What is required ::
Write out, exactly and in full, the records given below, but not their pictures.

Provided data ::
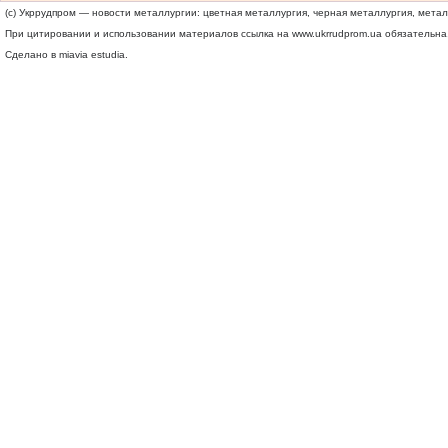
(c) Укррудпром — новости металлургии: цветная металлургия, черная металлургия, мета
При цитировании и использовании материалов ссылка на
www.ukrrudprom.ua
обязательна.
Сделано в miavia estudia.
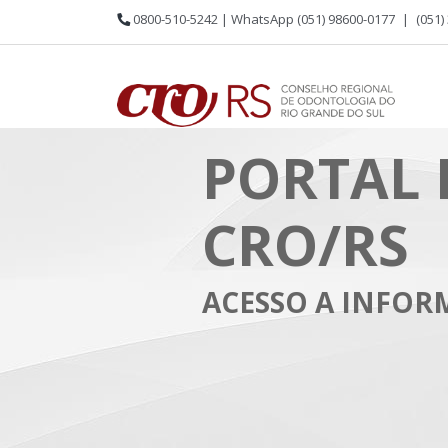
0800-510-5242 | WhatsApp (051) 98600-0177
|
(051)
PORTAL 
CRO/RS
ACESSO A INFO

Exercise answer ::
(c) Укррудпром — новости металлургии: цветная металлургия, черная металлургия, мета
При цитировании и использовании материалов ссылка на
www.ukrrudprom.ua
обязательна.
Сделано в miavia estudia.
0800-510-5242 | WhatsApp (051) 98600-0177
|
(051)
PORTAL 
CRO/RS
ACESSO A INFO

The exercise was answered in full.